Position: Applied Research Engineer

Location - San Francisco, CA - Hybrid

Job Type: Full Time

Job Description:

Role Overview

As an Applied Research Engineer at Labelbox, you’ll play a critical role in shaping the future of human-in-the-loop AI systems. You’ll design and implement advanced methods to align human feedback with the training of cutting-edge AI models, including techniques like Reinforcement Learning from Human Feedback (RLHF), Direct Preference Optimization (DPO), and other alignment strategies. You’ll also develop innovative tools to measure and enhance the quality of human-generated data and build AI-assisted systems that streamline and improve the data labeling process.

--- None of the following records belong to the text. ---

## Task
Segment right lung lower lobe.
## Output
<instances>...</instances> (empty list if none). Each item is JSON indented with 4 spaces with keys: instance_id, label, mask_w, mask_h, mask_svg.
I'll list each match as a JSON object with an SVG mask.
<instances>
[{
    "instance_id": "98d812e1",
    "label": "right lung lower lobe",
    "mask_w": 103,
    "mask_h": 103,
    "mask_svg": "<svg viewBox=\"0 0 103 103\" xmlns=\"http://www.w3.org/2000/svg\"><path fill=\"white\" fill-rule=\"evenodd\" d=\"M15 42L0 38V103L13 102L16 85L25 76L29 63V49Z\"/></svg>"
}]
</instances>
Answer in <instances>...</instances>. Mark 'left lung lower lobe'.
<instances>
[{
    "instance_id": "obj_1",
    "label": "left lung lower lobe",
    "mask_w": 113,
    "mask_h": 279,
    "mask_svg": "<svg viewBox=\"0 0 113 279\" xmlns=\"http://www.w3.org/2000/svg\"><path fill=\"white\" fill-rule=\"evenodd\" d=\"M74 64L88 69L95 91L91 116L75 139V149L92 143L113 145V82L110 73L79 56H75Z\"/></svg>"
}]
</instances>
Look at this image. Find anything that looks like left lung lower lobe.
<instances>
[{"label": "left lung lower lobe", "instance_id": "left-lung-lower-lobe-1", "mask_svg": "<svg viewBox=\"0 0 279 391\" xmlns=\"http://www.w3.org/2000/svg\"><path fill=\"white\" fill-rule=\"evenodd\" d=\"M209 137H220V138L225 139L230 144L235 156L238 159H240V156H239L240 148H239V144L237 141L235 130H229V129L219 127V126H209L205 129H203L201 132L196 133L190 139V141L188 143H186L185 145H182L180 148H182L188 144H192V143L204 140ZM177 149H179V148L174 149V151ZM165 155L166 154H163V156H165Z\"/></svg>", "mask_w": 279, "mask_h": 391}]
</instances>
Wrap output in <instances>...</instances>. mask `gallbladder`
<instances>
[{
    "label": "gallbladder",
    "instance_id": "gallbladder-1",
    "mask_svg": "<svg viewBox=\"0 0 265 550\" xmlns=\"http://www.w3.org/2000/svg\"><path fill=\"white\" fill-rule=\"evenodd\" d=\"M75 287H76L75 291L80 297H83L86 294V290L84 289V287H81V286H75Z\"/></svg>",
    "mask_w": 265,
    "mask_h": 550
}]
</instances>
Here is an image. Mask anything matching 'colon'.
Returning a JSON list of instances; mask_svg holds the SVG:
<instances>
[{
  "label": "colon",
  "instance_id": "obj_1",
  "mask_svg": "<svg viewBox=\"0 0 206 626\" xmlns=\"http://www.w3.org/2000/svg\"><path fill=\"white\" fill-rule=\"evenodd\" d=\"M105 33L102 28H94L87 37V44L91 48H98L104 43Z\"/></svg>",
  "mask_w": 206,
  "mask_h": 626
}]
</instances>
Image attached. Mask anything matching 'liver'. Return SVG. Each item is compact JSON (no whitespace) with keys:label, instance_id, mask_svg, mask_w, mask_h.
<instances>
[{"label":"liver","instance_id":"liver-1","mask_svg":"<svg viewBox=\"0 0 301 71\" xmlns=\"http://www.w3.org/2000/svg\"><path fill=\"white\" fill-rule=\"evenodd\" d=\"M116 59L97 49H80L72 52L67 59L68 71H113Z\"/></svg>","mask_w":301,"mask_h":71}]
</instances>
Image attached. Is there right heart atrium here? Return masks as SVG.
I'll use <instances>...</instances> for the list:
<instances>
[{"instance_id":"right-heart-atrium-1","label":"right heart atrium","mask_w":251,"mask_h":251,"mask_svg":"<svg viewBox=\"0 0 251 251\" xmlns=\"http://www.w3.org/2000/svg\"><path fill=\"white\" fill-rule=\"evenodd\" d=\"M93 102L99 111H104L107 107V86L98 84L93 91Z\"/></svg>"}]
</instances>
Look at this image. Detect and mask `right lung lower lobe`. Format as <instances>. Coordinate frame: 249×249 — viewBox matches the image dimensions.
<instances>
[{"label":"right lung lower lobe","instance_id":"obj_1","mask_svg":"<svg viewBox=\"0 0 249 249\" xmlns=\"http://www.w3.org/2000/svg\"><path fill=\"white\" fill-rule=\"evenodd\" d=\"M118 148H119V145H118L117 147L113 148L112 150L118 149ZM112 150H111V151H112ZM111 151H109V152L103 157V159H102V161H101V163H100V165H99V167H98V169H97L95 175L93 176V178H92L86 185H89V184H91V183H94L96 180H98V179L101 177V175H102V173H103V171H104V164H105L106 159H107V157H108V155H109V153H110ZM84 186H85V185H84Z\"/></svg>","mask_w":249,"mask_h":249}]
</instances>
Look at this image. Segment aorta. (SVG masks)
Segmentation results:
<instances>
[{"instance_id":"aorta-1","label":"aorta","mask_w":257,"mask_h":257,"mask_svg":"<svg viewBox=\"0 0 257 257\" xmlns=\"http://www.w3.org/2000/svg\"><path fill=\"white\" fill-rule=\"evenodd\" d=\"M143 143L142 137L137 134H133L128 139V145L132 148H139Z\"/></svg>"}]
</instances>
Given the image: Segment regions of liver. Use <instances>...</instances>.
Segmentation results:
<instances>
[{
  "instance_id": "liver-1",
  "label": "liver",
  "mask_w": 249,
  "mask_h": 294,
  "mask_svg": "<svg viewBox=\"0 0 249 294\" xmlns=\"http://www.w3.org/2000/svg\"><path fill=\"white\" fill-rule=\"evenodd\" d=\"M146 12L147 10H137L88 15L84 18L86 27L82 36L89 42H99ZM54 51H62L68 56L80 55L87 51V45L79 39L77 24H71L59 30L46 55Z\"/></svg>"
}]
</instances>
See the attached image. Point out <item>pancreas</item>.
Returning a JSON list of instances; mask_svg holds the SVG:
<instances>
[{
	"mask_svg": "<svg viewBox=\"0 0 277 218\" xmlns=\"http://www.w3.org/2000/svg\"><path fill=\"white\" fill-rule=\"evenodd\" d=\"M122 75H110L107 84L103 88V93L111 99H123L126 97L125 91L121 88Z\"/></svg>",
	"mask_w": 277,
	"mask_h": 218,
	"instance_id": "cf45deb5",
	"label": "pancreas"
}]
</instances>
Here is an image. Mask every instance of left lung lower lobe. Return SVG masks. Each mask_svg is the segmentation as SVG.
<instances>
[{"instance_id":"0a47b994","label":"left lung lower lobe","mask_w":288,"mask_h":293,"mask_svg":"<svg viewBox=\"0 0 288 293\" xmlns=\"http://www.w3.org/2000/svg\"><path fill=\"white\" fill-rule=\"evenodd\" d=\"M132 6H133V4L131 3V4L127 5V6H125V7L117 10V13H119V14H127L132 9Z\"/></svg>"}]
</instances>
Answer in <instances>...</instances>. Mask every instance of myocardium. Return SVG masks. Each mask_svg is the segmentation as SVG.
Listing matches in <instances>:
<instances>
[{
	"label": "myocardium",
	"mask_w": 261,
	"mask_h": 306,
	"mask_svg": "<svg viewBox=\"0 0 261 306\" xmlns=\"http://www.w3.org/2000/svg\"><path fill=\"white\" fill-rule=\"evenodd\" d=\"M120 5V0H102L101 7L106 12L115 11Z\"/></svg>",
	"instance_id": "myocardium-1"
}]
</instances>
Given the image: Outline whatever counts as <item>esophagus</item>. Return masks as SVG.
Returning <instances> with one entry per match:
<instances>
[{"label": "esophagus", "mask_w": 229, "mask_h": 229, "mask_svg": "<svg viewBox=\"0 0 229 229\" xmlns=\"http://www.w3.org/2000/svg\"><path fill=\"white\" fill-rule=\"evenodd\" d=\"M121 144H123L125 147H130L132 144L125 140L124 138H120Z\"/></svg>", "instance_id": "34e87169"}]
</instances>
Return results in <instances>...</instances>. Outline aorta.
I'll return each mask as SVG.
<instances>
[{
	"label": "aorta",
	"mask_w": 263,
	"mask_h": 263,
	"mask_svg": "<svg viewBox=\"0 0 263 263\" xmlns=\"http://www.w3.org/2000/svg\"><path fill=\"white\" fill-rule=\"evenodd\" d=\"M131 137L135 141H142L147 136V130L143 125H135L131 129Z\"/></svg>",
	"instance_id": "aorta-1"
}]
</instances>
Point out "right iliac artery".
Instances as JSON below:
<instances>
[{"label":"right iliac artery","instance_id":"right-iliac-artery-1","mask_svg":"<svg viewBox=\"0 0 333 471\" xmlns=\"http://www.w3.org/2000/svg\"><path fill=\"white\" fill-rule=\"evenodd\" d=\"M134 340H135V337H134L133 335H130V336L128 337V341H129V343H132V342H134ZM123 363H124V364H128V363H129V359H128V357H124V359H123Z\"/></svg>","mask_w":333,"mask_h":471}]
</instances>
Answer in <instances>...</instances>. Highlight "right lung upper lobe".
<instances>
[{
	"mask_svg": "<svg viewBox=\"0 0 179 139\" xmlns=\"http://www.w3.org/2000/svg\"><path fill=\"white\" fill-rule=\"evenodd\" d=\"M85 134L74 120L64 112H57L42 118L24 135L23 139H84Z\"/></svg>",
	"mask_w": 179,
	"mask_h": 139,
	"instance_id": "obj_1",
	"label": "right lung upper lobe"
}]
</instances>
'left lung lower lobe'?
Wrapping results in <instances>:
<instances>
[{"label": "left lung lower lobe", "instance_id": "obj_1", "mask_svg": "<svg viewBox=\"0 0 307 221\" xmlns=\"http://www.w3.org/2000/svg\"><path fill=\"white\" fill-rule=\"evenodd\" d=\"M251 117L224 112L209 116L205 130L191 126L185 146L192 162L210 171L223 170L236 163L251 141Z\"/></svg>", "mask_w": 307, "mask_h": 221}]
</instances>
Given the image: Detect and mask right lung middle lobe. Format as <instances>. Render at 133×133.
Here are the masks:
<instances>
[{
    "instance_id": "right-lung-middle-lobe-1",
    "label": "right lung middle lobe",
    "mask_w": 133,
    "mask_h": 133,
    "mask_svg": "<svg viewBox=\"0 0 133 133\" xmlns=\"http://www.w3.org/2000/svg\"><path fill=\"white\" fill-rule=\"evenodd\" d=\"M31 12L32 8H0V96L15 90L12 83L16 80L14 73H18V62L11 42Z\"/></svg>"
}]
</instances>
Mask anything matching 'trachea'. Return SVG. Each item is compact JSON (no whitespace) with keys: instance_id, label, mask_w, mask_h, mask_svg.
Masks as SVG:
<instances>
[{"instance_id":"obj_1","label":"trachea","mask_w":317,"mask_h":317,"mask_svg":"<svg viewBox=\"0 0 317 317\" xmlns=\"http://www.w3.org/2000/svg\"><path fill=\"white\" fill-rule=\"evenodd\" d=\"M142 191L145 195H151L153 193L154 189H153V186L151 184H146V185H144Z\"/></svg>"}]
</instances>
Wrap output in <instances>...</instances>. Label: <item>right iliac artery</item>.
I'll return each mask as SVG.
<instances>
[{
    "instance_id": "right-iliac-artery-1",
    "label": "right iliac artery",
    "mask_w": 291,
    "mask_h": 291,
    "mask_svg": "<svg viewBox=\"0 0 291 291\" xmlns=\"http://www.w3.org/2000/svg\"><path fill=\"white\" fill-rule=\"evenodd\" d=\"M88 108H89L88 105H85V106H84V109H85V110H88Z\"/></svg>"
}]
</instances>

Your work will directly influence the performance and reliability of frontier models by ensuring they reflect human preferences more accurately. By bridging research with real-world applications, you’ll help bring scalable, impactful alignment solutions into production for some of the world’s most advanced AI developers.

Your Impact

  • Drive advances in AI alignment, developing state-of-the-art techniques like RLHF and new methods to ensure models align with human intent.
  • Improve human-in-the-loop data quality by building robust systems for measurement, feedback analysis, and refinement.
  • Create AI-assisted labeling tools using active learning, adaptive sampling, and automation to enhance speed and accuracy.
  • Investigate the role of different feedback types—like preferences, critiques, and demonstrations—on model training and alignment.
  • Develop algorithms to improve how AI systems learn from human input, increasing adaptability and response quality.
  • Integrate alignment innovations into the Labelbox product suite, making human feedback workflows scalable for customers.
  • Collaborate with customers and the AI research community to shape best practices for training large-scale models.
  • Contribute to the field through publications, conference presentations, and open research.
  • Stay ahead of the curve by exploring emerging trends in AI alignment, data quality, and human-AI collaboration.
  • Help establish Labelbox as a thought leader in human-centric AI by producing high-quality technical and educational content.

What You Bring

  • Advanced degree (Ph.D. or Master’s) in Computer Science, Machine Learning, AI, or a related field.
  • 3+ years of experience solving complex ML challenges and building production-ready AI systems.
  • Proven track record in data quality systems, with a strong understanding of how they affect model performance.
  • Deep knowledge of frontier models, including large language models and multimodal systems, and how to optimize them using human feedback.
  • Strong programming skills in Python, with hands-on experience in PyTorch, JAX, or TensorFlow.
  • Contributions to the research community through peer-reviewed publications in top AI/ML conferences (e.g., NeurIPS, ICML, ICLR, ACL, EMNLP, NAACL).
  • Ability to translate research into real-world solutions, from prototype to scalable deployment.
  • Strong analytical thinking and a structured approach to solving open-ended AI problems.
  • Excellent collaboration and communication skills to work effectively across technical teams and with external stakeholders.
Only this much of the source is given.